Er wordt veel gezegd en geschreven over Maggie De Block, maar ze heeft wel de verdienste gehad om in het regeerakkoord van 2014 een aantal hervormingen ingeschreven te hebben. De ziekenhuisnetwerken zouden er zonder haar niet gekomen zijn. Trouwens, die netwerken zijn tijdens de crisis heel waardevol gebleken. Ze hebben een buffer doen ontstaan, de samenwerking is de verdienste van minister De Block. De hervormingen die noodzakelijk zijn, gaan natuurlijk veel verder dan de netwerken. Het gaat ook over preventie, een bevoegdheid voor de gemeenschappen. Daar zal meer aandacht naar gaan. Wat blijkt? Dat mensen die meer bewegen en gezonder eten een betere immuniteit hebben en beter gewapend zijn tegen ziektes. Een andere belangrijke hervorming is de samenwerking tussen de eerstelijnszorg en de ziekenhuizen. De twee klikken nog niet goed in elkaar. Vandaag, opnieuw door de crisis, beseffen we dat apothekers, huisartsen, kinesisten en thuisverpleegkundigen enerzijds en ziekenhuizen anderzijds geen eilanden mogen zijn. Ze moeten connecteren. Ik hoop dat het hervormingsvoorstel ook in een stroomversnelling komt.

Eigenlijk zegt u: we maken de zorg efficiënter door de verschillende actoren dichter bij elkaar te brengen. Maar wat met de financiën?
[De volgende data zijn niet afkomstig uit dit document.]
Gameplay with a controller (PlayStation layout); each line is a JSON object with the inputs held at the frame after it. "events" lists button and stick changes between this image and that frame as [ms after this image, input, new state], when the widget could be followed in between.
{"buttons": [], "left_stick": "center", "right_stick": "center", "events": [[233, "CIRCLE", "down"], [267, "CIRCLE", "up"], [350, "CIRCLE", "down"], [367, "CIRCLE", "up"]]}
Een heikel punt is de vergoeding van de zorgverleners volgens de zogeheten prestatie. Voor elk onderzoek, voor elke consultatie krijg je vandaag een afzonderlijke vergoeding. Die geldsommen vormen je inkomen. Die manier van vergoeden zet niet aan tot samenwerken. Voor elk uur dat je samenwerkt, kan je immers geen prestatie aanrekenen. Er ligt een voorstel op tafel om de vergoeding van zorgverleners hybride te maken. Zorgverleners zouden een vast bedrag krijgen om met anderen samen te werken. Het relatieve aandeel van de vergoeding voor prestaties zou dan afnemen in de totale vergoeding van de zorgverleners. Het rapport is klaar, maar door de crisis zijn we er nog niet mee naar buiten gekomen.

U gaat er allicht een gevoelige snaar mee raken'¦

Zeker! Ik beken: ik hamer er al jaren op dat men het aandeel van de vergoeding per prestatie moet afbouwen. Daar ben ik iets te voortvarend in geweest, ik had me meer moeten inleven in de mensen over wie het gaat. Ik zou zelf ook ongemakkelijk op mijn stoel beginnen schuiven als ik te horen zou krijgen dat men ging knippen in de lonen van universiteitsprofessoren. In de aanloop naar het rapport hebben we een jaar lang input verzameld bij verschillende zorgverleners. We hebben een mooi compromis gevonden dat zeker geen inkomensverlies met zich mee zal brengen, integendeel. 

Moeten er meer middelen naar de gezondheidszorg gaan?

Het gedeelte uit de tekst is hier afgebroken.